Category Archives: Gifts from Businesses

That Fingerpainting Wasn’t Worth a Penny Over $49,000!

stjohnFrom the tabloids to the blogosphere to MSN to NPR, there’s hardly a news source that doesn’t  find this story irresistable. The elements alone are the stuff of sitcom, even before we get to the action.

Exhibit A is a wealthy Manhattan couple, Michelle and Jon Heinemann, whe are all too easy to poke fun at if only for the fact that they named their children Hudson Cornelius and Hyacinth Cornelia.

Exhibit B is the “posh” (that adjective came from the British press) kindergarten that little Hudson Cornelius attends, the Cathedral School of St. John the Divine, with tuition rates of $39,000 a year.

Exhibit C is a fingerpainting that Michelle, an artist, helped the divine little schoolchildren create for the school’s fundraising auction. She intended to place the winning bid on it herself, for $3,000, and apparently arranged this with the school before she went on vacation.

Now, for the action: The school apparently decided that its power over the absent Michelle’s bidding didn’t stop at $3,000. So when a first-grade teacher named “Ms. Bryant” threw herself into the bidding with great enthusiasm — or, according to the Heinemanns, with a wink and a nod from the school — it countered with proxy bids for the Heinemanns until the bidding topped out at $50,000. (Collective gasp.)
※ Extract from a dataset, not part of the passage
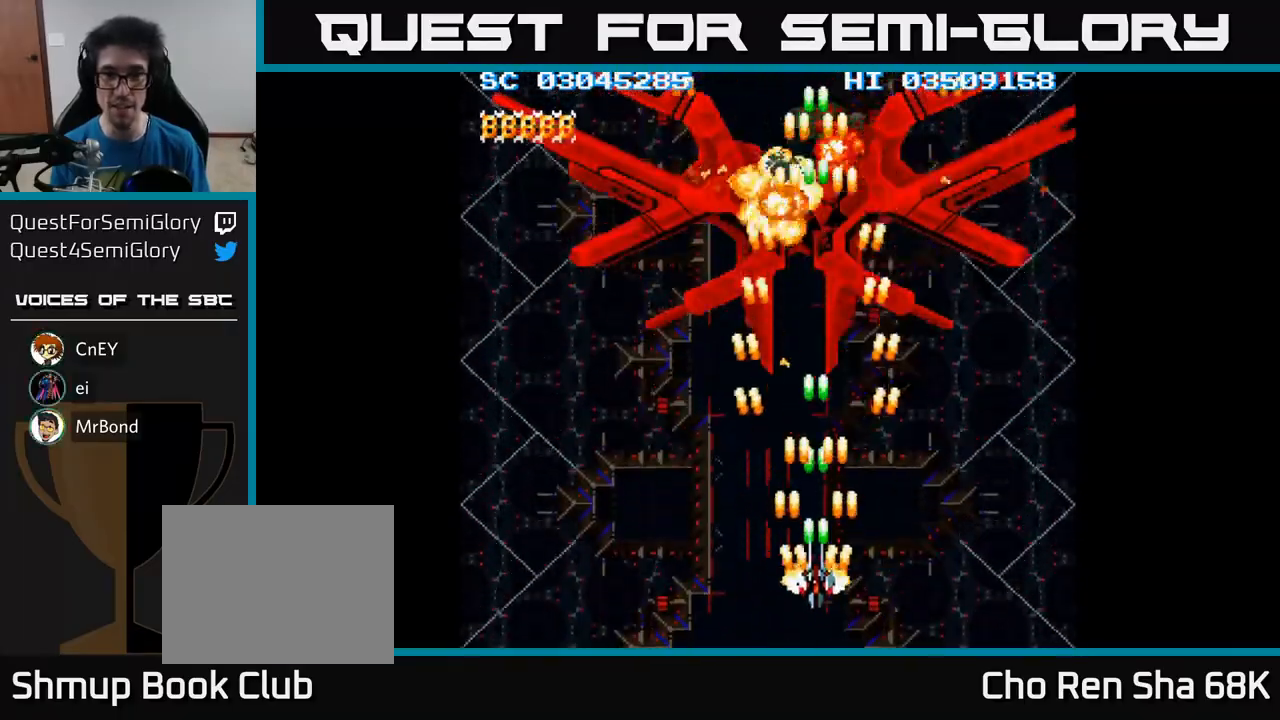
{"buttons": ["A"], "events": []}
The Heinemanns may not want to spend $50,000 on a fingerpainting, but they may be about to spend that amount on lawyers. They’re suing the school for $415,000, a figure they derived from the costs of placing young master H.C. in another school. You can  read the details about that in the various tabloids. Let’s talk now about why the school’s actions were — if we’re to believe the basic gist of what happened — just plain dumb, and a reminder to every nonprofit not to get into the same type of trouble.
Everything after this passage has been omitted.